Export Finance Australia

Agency overview
- Formed: 1 November 1991
- Jurisdiction: Commonwealth of Australia
- Employees: 105–115
- Annual budget: A$38.6 million (2006)
- Agency executive: John Hopkins, Managing director & CEO;
- Parent agency: Department of Foreign Affairs and Trade
- Website: www.exportfinance.gov.au

= Export Finance Australia =

Export Finance Australia, formerly known as the Export Finance and Insurance Corporation (EFIC), is an Australian government agency responsible for supporting the country's export activities. It operates under the Export Finance and Insurance Corporation Act 1991 (Cth) as a statutory corporation fully owned by the Commonwealth of Australia.

Established in its current form on 1 November 1991, Export Finance Australia offers flexible financial solutions to promote Australian exports and contribute to overseas infrastructure development. The agency collaborates with banks, financial institutions, government bodies such as the Department of Foreign Affairs and Trade, Austrade, and international financiers.
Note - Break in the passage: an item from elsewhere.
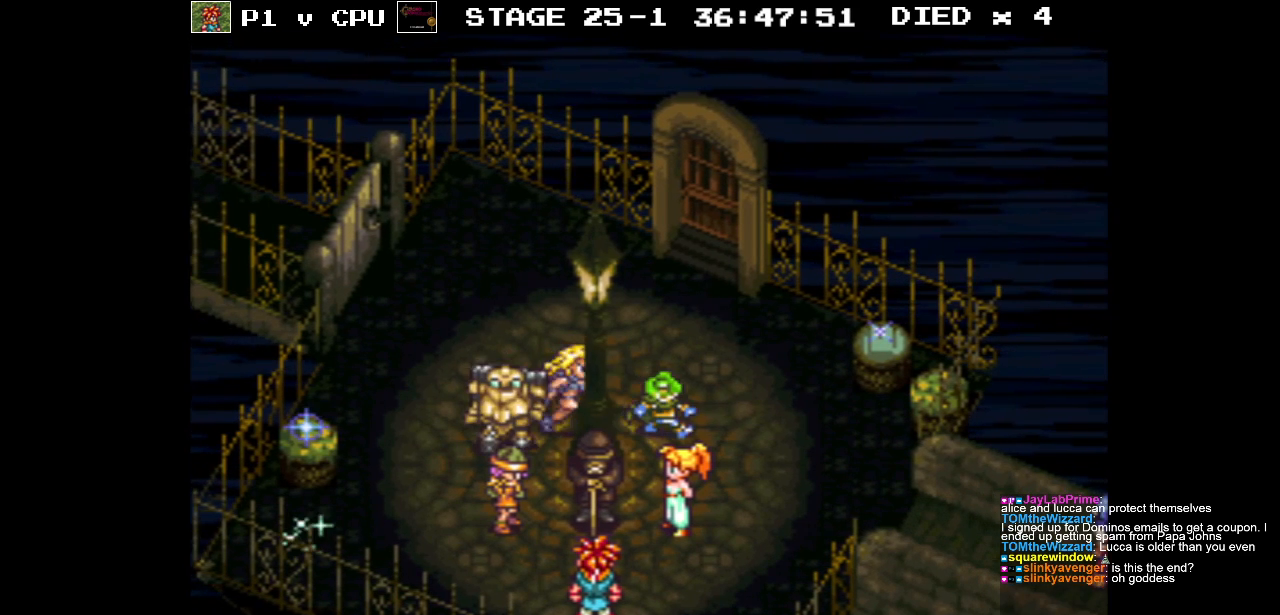
{"buttons": [], "events": [[133, "DPAD_RIGHT", "up"], [233, "DPAD_DOWN", "down"], [350, "DPAD_DOWN", "up"]]}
The agency's primary goal is to facilitate Australian businesses in expanding globally and to support export ventures and infrastructure projects in the Indo-Pacific region.

==Role and function==
Export Finance Australia’s mandate enables it to support a wide range of export-related transactions and projects, including:

- small and medium-sized enterprises
- overseas infrastructure development in the Pacific and broader Indo-Pacific region
- defence exports through the Defence Export Facility
- support for critical minerals projects and businesses in the critical minerals export supply chain through the $2 billion Critical Minerals Facility

==Commonwealth entities==
Export Finance Australia contributes to broader government objectives by providing expertise and support to the following Commonwealth entities, as directed by the Minister for Trade and Tourism:

- Australian Infrastructure Financing Facility for the Pacific, which supports infrastructure in the Pacific and Timor-Leste
- National Housing Finance and Investment Corporate, which improves housing outcomes to encourage investment in social and affordable housing.
- Northern Australian Infrastructure Facility, which provides loans to infrastructure projects that benefit Northern Australia.
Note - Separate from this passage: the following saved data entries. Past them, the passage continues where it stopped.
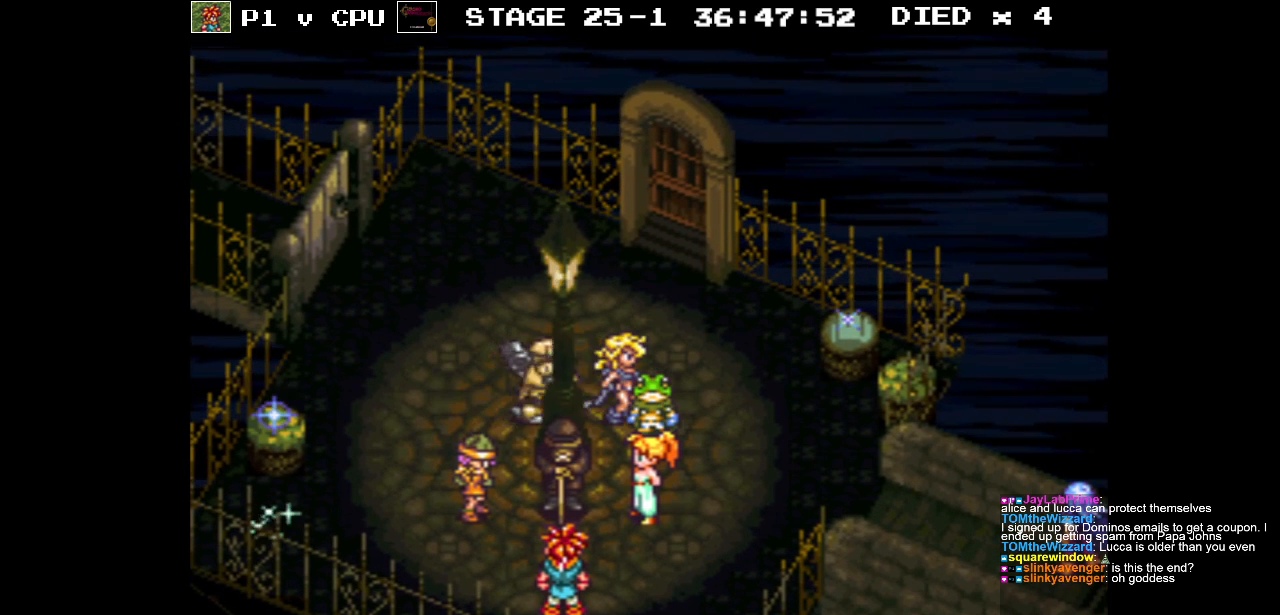
{"buttons": [], "events": []}
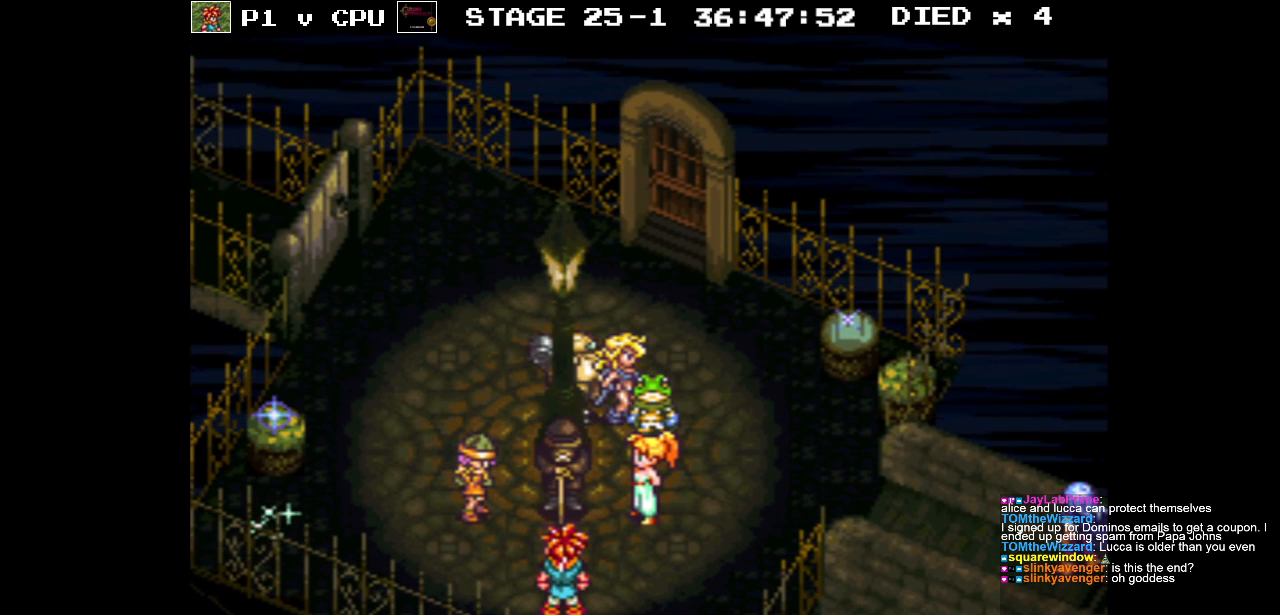
{"buttons": [], "events": []}
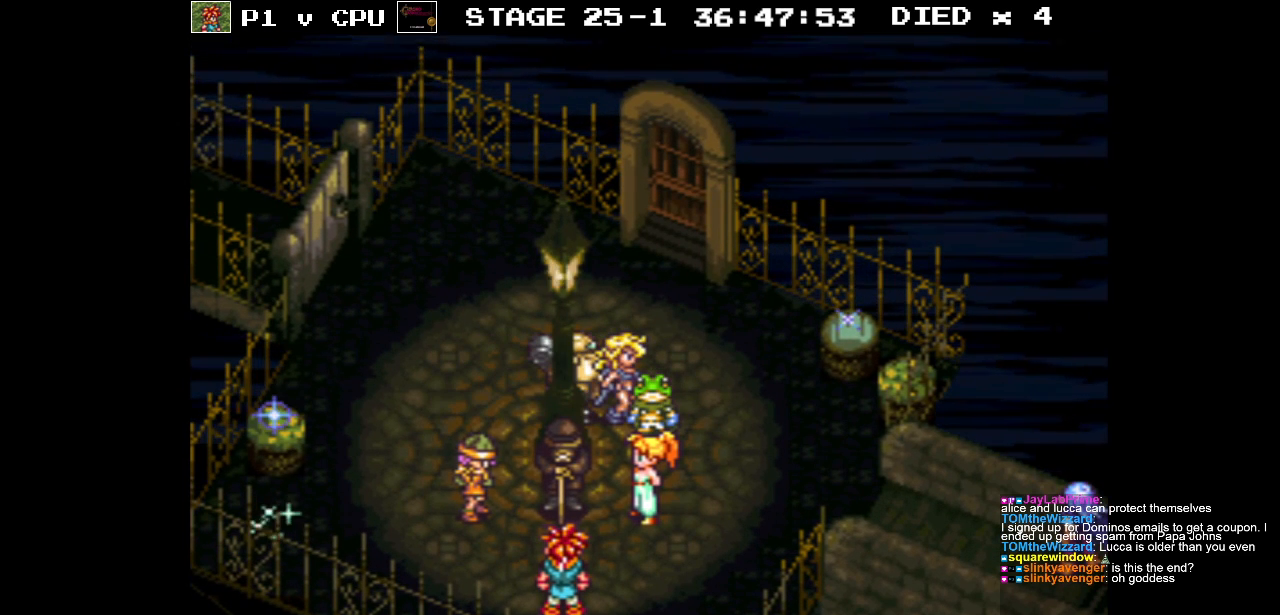
{"buttons": [], "events": []}
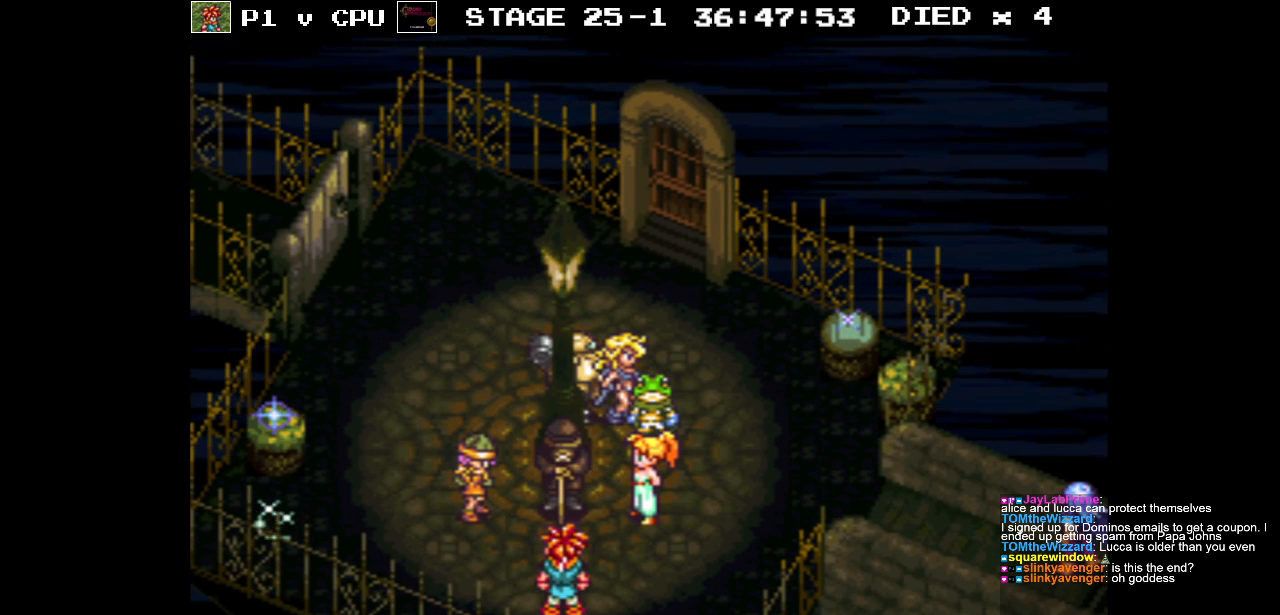
{"buttons": [], "events": []}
== Criticism of Export Finance Corporation ==
The 2020–21 Budget set a record for secrecy, with 384 ‘not for publication’ items, up from 193 the previous year. Spending measures hidden from public view included all expenditure related to Australia’s Export Finance and Insurance Corporation, which has a record of supporting controversial mining and fossil fuel projects. The Australia Institute warns that this growing lack of transparency erodes democratic accountability.

Prior to this, The Australia Institute had cautioned in a submission that draft legislation put forth by the Coalition that would do away with the requirement to only fund exporters that manufacture "substantially or wholly in Australia" could allow the Export Finance and Insurance Corporation to play a key role in the "further offshoring of Australian manufacturing."